Si è capaci, ora, di fermo immagine che hanno congelato in aria il recupero di Filippo Tortu nell’ultima frazione della staffetta 4×100, il tuffo di Valentina Rodini e Federica Cesarini dopo la vogata al fotofinish; regie di droni hanno mostrato dall’alto Luigi Busà, vittorioso nel karate, e il rettangolo del suo tatami arancione. L’energia in movimento prima della posa imbastita, fatta di medaglie tra i denti e bandiere sulle spalle, e poi applausi in fondo alle scale degli aerei che riportano a casa, visite a Palazzo, sorrisi e cravatte, e qualche foto rubata di relax in spiaggia, ricongiungimenti familiari e accoppiamenti giudiziosi.
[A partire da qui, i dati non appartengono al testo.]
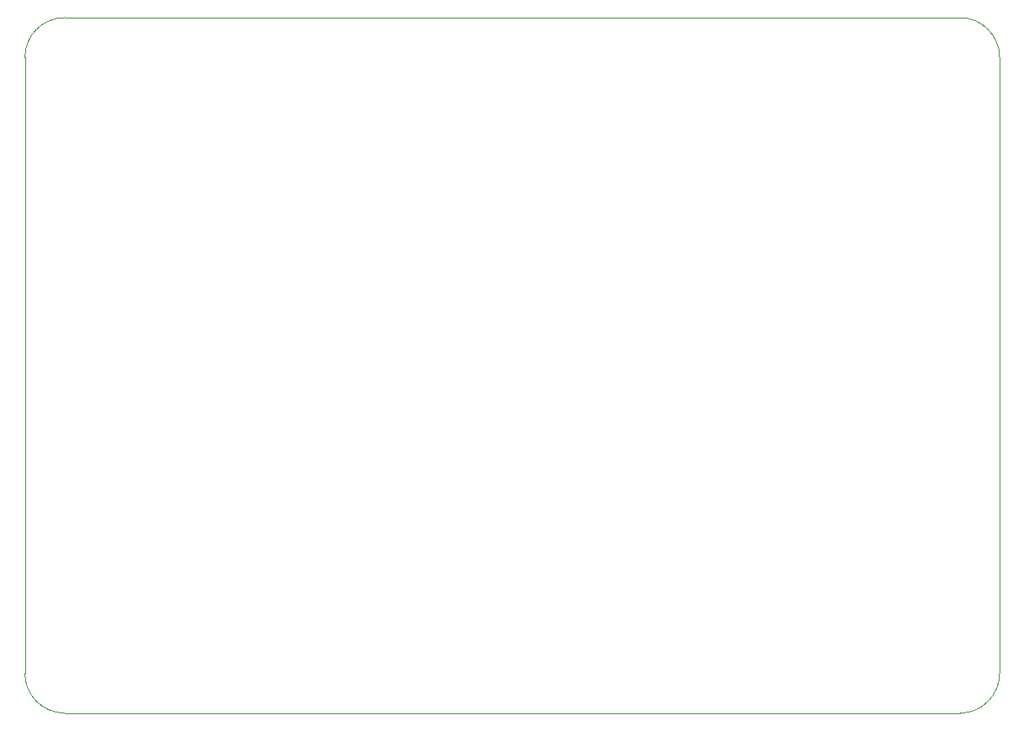
<source format=gbr>
%TF.GenerationSoftware,KiCad,Pcbnew,8.0.7*%
%TF.CreationDate,2025-06-05T13:27:20+09:00*%
%TF.ProjectId,ACT_Base_board_v2,4143545f-4261-4736-955f-626f6172645f,rev?*%
%TF.SameCoordinates,PX2faf080PY2faf080*%
%TF.FileFunction,Profile,NP*%
%FSLAX46Y46*%
G04 Gerber Fmt 4.6, Leading zero omitted, Abs format (unit mm)*
G04 Created by KiCad (PCBNEW 8.0.7) date 2025-06-05 13:27:20*
%MOMM*%
%LPD*%
G01*
G04 APERTURE LIST*
%TA.AperFunction,Profile*%
%ADD10C,0.100000*%
%TD*%
G04 APERTURE END LIST*
D10*
X0Y-66000000D02*
X0Y-4000000D01*
X98000000Y-66000000D02*
G75*
G02*
X94000000Y-70000000I-4000000J0D01*
G01*
X98000000Y-4000000D02*
X98000000Y-66000000D01*
X94000000Y-70000000D02*
X4000000Y-70000000D01*
X4000000Y-70000000D02*
G75*
G02*
X0Y-66000000I0J4000000D01*
G01*
X94000000Y0D02*
G75*
G02*
X98000000Y-4000000I0J-4000000D01*
G01*
X4000000Y0D02*
X94000000Y0D01*
X0Y-4000000D02*
G75*
G02*
X4000000Y0I4000000J0D01*
G01*
M02*

</source>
La raffigurazione dell’atleta che oggi rimbalza su social visuali è stata fondante anche nella tradizione classica, agli albori della storia olimpica,  prima che De Coubertin la traghettasse in tempi moderni polverizzandone lo spirito originario. In Grecia dove gli sportivi non erano mai professionisti, l’importante era solo vincere e il podio e il piedistallo non si dividevano con nessuno.
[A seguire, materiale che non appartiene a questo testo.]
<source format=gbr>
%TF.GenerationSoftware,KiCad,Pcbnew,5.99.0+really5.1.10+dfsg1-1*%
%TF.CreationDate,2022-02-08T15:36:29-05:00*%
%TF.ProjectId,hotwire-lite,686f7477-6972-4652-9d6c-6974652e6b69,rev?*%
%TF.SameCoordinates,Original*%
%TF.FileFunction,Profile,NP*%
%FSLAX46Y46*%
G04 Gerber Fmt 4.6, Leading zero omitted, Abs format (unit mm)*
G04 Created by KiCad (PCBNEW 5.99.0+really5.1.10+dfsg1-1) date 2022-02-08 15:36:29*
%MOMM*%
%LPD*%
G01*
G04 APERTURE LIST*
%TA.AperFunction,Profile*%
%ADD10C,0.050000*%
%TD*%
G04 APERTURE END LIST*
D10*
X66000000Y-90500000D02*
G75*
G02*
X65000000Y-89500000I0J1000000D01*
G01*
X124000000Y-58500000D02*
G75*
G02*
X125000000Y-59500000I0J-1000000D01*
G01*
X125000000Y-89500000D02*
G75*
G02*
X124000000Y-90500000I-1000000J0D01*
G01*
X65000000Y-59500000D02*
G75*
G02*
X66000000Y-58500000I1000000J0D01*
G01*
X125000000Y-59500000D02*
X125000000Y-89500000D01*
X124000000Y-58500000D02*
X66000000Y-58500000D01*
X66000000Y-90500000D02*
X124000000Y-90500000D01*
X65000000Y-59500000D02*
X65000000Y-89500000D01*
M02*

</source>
SOLITUDINE di numeri primi rappresentati secondo canoni astratti nella perfezione a energia compressa del gesto sportivo, come il Discobolo di Mirone, nell’incedere del Doriforo di Policleto. Come illuminato dall’occhio di bue sulle assi di Broadway, l’atleta è circoscritto dentro uno spazio esclusivo; accade non solo al campione nell’agone, vedi il sullodato Discobolo, ma anche al vincitore alla premiazione. Su tutti l’atleta di Fano ripescato in mare e conteso  tra Italia e USA  e tutt’ora residente a Malibu, al Getty Museum. L’ultima tappa della vicenda giudiziaria che va avanti da oltre mezzo secolo è una risoluzione approvata all’unanimità dalla Commissione Cultura del Senato il mese scorso sulla restituzione dei beni culturali illecitamente esportati che potrebbe schiudere le porte al ritorno della statua attribuita a Lisippo. Il giovane vittorioso non è turbato dal cambio destinazione,  in fondo casa sua potrebbe essere ovunque in Grecia o in Magna Grecia, ma continua da secoli, avvolto nell’olimpico distacco, a mettersi in capo (o a sollevarsi dal) una corona di ulivo, che Zeus gliel’ha data e nessuno gliela toglie.
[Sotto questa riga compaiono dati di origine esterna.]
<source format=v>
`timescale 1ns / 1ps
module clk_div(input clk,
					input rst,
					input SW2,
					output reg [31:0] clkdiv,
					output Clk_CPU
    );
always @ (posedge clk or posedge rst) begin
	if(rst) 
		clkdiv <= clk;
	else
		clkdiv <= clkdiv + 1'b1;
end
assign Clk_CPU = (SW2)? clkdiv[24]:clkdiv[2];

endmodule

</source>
Salvato dalla acque come Mosè è anche un altro sportivo bronzeo, trovato in Adriatico, e custodito nel bellissimo museo dell’Apoxyòmenos di Lussino che  nel 2019 si è aggiudicato un riconoscimento speciale all’European Museum of the year Awards,  L’atleta è colto in un gesto dei più minuti e intimi: la toletta personale nel dopo gara che implica la rimozione della polvere mista a sudore e olio; precisamente il giovane pulisce lo strumento appena utilizzato per detergersi: lo strigile.

Quanto  raschiato degli umori secreti dal corpo degli atleti, che nell’antichità greca gareggiano notoriamente svestiti (gymnos vuol dire nudo) e unti, veniva rivenduto quale elisir da proprietà taumaturgiche e finiva nei ricettari e nel corredo magico di quanto girava attorno al mondo delle gare olimpiche.

Miti sportivi oggi come allora. Monica Centanni docente di letteratura greca e di Tradizione classica e all’Università Iuav di Venezia e Università degli studi di Catania commenta: «il dna della tradizione classica si rigenera e riemerge in forme diverse. L’elemento che più connota gli sportivi dell’antichità è l’aretè, un valore che possiede il campione e che non è diverso da quello che connota il migliore nell’agone politico : l’eccellenza di chi prende parola e riesce a convincere gli altri con la capacità oratoria è la stessa di chi vince ai giochi. Quello che li accomuna è uno stato di grazia».

Grazia che può tornare ed essere ricercata in modi nuovi. Quella soffusa dall’Apoxyòmenos,  dal Discobolo o dall’Auriga è totale e permea ogni aspetto della persona e della personalità di colui cui è toccata in sorte: «La grazia riguarda intelletto, contegno, abilità  fisica. Qualcosa di diametralmente opposto al modello americano dove il risultato sportivo fa maturare sconti su quello accademico», spiega Centanni, «il mare custodisce e può accadere che talvolta restituisca tracce di questi valorosi modellati nel bronzo ma ciò che davvero rimane, lo ha detto magnificamente Pindaro, che a differenza di statue e città non si fa distruggere,  sono le parole».
Che volano in alto come Tamberi, eppure restano.